Exercise description — Check each line of the material below, and copy it if it holds the string "evenodd".

Source material —
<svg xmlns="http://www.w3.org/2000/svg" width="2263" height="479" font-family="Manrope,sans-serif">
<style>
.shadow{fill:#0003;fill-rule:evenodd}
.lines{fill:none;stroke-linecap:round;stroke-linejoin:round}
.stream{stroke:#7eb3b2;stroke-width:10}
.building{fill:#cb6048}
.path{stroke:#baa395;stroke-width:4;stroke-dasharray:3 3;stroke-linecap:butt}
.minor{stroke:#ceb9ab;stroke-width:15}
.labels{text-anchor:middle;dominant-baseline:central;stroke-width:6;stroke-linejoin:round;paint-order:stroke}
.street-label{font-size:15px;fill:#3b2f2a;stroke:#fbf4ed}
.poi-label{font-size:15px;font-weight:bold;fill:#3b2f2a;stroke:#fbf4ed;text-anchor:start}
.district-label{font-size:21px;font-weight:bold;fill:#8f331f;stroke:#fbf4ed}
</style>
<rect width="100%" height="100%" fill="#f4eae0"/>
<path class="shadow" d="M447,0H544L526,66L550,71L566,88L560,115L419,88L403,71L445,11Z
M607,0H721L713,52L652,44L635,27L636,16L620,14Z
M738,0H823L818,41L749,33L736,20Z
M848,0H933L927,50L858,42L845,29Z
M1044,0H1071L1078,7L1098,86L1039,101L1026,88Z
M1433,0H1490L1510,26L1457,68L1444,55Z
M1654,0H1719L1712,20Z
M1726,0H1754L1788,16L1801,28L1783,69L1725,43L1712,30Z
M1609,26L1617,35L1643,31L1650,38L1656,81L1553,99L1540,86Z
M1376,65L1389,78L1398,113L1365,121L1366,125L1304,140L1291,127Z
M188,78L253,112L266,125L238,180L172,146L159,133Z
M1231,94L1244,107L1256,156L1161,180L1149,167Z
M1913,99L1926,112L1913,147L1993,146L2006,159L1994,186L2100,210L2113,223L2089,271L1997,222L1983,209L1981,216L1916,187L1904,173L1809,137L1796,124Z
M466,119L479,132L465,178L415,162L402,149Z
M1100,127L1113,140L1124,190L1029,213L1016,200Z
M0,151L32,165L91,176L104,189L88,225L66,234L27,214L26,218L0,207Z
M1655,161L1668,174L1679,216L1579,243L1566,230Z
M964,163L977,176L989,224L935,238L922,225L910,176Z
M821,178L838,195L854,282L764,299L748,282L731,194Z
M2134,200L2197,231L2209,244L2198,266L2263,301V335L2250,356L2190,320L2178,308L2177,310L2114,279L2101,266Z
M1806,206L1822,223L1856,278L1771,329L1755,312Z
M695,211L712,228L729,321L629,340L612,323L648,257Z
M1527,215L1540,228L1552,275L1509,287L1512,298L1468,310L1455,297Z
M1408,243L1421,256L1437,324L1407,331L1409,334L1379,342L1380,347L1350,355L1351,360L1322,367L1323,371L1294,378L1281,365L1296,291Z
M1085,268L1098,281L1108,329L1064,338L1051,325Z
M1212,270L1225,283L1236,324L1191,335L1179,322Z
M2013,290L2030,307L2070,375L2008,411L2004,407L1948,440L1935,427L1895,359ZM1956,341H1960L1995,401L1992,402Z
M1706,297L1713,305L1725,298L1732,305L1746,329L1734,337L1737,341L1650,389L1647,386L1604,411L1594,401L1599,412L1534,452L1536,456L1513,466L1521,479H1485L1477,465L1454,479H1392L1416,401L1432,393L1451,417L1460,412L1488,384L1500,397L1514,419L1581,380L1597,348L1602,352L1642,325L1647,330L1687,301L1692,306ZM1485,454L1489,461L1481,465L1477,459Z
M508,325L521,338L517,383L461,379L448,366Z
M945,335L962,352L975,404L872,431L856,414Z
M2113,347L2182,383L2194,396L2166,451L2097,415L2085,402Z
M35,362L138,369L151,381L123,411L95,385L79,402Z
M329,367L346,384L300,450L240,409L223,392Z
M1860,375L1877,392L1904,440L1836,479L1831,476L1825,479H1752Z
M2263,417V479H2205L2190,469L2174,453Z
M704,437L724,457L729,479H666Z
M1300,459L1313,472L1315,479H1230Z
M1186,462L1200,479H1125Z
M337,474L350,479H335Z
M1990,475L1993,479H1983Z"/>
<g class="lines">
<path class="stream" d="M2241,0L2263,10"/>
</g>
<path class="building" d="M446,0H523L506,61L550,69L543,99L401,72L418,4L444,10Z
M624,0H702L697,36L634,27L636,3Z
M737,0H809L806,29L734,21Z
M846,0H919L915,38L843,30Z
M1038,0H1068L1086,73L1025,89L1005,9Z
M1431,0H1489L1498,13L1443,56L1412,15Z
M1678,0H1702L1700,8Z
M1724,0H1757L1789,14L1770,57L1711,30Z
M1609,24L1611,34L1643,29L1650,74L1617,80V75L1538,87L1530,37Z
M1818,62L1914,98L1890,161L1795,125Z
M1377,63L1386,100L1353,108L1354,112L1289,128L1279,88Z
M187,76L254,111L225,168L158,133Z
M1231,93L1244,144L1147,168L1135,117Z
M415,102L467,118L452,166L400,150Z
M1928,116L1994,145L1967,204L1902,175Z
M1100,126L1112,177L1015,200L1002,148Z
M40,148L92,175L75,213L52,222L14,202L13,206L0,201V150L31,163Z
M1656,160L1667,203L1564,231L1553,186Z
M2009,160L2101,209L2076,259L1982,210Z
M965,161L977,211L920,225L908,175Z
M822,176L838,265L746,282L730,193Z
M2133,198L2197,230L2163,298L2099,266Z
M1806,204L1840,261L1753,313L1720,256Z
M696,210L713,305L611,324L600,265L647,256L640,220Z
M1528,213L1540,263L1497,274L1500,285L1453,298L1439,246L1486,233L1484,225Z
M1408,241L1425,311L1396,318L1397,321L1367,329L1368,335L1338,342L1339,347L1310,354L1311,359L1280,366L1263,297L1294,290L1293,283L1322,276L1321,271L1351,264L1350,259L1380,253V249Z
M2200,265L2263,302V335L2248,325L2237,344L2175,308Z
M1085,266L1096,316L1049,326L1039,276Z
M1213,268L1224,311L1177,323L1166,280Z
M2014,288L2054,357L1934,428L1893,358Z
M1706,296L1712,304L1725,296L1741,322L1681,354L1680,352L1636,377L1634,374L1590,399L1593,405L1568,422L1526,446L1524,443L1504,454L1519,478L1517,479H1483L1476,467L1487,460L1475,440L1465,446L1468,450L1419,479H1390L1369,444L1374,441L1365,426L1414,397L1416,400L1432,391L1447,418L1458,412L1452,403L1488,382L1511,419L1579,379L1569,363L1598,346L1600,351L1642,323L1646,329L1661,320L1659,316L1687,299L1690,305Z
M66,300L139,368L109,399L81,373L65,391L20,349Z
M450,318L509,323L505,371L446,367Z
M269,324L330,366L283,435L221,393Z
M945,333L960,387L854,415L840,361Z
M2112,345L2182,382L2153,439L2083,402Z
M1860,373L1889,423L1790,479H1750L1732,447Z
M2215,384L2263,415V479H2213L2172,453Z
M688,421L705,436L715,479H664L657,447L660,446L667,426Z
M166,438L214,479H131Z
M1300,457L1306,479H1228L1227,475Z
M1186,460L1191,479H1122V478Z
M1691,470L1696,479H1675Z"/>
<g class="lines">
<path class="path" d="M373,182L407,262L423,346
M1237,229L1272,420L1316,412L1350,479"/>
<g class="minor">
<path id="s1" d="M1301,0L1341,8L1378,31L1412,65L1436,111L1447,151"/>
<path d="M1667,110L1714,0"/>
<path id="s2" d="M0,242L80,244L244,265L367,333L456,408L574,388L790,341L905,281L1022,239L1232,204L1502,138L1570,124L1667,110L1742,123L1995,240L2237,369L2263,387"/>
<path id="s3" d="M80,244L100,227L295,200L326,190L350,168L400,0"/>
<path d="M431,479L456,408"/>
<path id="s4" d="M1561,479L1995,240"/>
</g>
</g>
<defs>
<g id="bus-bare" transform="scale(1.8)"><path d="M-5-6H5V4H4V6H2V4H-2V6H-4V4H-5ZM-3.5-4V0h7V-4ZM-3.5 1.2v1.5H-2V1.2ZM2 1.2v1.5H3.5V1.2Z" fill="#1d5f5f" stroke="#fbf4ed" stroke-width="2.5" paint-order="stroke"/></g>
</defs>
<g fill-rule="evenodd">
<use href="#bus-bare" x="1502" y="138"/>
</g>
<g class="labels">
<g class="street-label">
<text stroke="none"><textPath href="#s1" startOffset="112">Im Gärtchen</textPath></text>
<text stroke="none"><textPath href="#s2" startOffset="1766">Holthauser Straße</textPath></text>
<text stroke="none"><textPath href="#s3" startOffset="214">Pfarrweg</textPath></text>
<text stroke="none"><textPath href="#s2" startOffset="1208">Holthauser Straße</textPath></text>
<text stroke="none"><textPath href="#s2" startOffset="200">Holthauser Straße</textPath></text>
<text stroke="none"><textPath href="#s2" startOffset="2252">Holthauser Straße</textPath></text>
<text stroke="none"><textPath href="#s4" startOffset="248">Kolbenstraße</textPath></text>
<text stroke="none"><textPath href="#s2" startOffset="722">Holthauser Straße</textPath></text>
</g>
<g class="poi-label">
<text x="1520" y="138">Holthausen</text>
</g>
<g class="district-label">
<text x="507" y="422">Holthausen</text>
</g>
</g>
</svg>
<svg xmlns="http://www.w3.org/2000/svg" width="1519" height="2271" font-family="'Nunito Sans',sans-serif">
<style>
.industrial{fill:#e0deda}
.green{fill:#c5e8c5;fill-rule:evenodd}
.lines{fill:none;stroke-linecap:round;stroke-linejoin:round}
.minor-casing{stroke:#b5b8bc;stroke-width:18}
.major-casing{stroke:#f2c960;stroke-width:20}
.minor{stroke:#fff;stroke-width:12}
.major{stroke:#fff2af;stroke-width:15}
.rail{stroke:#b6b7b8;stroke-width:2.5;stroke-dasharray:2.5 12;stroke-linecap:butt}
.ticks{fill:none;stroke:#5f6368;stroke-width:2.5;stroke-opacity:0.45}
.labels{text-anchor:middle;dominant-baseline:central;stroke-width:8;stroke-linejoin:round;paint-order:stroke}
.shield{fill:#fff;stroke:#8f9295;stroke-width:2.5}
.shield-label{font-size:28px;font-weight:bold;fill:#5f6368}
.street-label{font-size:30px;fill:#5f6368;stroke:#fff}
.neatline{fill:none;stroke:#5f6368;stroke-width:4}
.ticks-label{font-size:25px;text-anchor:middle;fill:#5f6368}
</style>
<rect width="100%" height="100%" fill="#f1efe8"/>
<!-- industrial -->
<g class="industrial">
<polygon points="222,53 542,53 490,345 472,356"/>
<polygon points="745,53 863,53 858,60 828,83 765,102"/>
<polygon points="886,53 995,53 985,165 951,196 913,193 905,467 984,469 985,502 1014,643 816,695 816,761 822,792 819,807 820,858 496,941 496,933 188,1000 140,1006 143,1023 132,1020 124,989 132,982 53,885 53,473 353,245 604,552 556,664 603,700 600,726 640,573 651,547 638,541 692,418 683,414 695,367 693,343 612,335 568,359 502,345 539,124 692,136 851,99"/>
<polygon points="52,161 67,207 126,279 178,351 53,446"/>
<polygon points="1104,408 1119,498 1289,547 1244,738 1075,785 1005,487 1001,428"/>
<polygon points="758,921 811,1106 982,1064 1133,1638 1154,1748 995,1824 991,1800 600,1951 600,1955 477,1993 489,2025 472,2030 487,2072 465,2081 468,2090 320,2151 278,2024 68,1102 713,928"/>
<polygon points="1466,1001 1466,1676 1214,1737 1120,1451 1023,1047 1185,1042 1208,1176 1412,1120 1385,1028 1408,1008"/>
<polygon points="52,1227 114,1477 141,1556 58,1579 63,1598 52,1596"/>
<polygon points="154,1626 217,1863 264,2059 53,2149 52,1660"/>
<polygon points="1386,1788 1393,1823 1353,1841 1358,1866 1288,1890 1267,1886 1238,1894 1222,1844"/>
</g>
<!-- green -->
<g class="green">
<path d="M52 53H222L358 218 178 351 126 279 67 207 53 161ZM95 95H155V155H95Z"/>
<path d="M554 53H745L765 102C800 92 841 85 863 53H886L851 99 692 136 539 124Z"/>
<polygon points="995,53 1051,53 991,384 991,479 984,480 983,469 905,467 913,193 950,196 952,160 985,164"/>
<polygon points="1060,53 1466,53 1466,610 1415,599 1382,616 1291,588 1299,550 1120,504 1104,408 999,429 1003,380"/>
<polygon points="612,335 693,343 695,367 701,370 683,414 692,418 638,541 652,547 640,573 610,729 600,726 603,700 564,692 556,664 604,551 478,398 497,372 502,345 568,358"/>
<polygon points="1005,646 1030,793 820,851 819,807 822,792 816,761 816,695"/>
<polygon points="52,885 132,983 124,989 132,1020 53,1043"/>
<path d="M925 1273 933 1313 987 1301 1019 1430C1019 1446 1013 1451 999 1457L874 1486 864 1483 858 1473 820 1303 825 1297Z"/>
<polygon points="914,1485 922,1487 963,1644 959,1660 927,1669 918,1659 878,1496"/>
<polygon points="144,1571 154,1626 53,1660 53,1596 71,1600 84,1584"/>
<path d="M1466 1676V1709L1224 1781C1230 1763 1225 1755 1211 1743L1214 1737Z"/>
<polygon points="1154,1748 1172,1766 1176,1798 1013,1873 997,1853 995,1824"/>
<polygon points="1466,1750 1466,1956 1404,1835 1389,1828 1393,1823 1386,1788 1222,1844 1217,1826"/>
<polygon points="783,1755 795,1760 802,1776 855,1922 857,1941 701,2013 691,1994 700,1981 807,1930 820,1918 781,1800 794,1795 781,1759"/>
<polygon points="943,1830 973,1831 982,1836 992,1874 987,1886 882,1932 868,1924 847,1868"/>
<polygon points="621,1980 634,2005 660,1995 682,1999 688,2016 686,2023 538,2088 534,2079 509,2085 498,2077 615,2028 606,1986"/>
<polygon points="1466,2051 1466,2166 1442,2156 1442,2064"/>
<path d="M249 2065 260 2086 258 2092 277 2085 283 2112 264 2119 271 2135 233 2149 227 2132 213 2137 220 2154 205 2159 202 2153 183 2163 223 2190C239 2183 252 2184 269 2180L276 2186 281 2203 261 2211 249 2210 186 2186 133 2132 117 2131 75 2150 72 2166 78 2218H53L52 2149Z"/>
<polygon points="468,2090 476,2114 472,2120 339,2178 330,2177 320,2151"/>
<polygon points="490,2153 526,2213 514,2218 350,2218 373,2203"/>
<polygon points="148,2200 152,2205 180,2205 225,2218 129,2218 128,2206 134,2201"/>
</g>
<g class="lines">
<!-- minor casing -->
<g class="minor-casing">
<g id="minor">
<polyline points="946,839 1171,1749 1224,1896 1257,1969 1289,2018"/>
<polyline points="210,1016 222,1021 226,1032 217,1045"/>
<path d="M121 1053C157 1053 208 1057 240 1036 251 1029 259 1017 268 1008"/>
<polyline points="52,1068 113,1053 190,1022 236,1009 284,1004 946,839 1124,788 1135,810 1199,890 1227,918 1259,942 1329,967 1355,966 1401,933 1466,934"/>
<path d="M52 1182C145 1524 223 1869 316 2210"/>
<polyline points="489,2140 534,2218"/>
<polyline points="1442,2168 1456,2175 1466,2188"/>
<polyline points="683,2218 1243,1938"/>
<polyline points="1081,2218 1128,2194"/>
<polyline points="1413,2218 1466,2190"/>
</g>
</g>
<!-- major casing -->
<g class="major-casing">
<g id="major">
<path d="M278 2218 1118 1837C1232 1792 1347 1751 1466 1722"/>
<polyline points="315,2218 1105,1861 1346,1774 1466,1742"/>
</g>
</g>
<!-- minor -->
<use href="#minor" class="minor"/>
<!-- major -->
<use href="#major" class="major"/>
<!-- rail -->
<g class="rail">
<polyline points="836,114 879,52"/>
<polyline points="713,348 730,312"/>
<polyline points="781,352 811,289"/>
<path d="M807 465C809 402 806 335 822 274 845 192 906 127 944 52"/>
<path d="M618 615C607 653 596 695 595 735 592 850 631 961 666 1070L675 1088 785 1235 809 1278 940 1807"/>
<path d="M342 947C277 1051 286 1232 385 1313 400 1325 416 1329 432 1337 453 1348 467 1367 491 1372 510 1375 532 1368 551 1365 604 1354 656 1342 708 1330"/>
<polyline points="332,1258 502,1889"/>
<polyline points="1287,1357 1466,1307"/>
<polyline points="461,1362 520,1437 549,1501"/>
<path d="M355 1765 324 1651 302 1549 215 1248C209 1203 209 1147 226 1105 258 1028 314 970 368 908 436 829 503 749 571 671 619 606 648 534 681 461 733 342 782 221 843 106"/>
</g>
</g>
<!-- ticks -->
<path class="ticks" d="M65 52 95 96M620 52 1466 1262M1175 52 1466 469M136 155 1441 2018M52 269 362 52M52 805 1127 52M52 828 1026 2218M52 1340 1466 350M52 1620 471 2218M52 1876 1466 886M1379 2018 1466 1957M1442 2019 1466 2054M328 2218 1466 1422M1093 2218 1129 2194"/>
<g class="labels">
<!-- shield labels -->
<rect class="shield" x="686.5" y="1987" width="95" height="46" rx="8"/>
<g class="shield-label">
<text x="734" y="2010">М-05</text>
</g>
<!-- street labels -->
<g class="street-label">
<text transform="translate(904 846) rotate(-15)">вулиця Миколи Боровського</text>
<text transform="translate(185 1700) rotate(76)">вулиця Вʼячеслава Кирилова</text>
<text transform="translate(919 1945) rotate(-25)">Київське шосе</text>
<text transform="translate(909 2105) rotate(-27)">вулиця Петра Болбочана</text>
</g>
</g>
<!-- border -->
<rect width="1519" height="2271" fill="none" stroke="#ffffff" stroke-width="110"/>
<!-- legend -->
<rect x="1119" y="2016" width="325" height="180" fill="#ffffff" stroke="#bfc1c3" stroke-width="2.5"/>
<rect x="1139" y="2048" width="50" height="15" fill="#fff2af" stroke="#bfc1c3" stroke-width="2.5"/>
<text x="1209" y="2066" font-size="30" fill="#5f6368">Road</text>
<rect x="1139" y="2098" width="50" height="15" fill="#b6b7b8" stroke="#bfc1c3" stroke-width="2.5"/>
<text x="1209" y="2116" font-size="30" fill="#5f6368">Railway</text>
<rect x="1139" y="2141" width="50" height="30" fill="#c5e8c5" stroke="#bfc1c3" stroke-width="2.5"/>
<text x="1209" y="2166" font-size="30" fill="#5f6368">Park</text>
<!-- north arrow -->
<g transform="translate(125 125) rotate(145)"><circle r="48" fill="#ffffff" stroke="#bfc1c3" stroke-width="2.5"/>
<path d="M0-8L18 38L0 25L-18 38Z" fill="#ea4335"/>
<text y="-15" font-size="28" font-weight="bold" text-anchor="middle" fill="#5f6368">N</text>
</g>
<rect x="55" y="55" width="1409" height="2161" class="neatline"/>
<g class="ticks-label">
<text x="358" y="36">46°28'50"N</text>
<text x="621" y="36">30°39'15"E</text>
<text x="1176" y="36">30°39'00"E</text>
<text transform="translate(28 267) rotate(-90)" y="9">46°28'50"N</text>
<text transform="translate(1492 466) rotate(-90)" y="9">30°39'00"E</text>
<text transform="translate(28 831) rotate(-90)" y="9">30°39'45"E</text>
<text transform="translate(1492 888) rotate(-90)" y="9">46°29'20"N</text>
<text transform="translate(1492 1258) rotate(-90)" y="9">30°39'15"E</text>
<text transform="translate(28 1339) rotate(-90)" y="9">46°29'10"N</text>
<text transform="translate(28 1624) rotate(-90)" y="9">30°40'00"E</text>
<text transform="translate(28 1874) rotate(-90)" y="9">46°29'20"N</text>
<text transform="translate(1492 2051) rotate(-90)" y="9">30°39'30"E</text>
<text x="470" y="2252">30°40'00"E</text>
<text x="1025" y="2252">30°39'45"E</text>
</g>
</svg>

Result of the task —
.shadow{fill:#0003;fill-rule:evenodd}
<g fill-rule="evenodd">
.green{fill:#c5e8c5;fill-rule:evenodd}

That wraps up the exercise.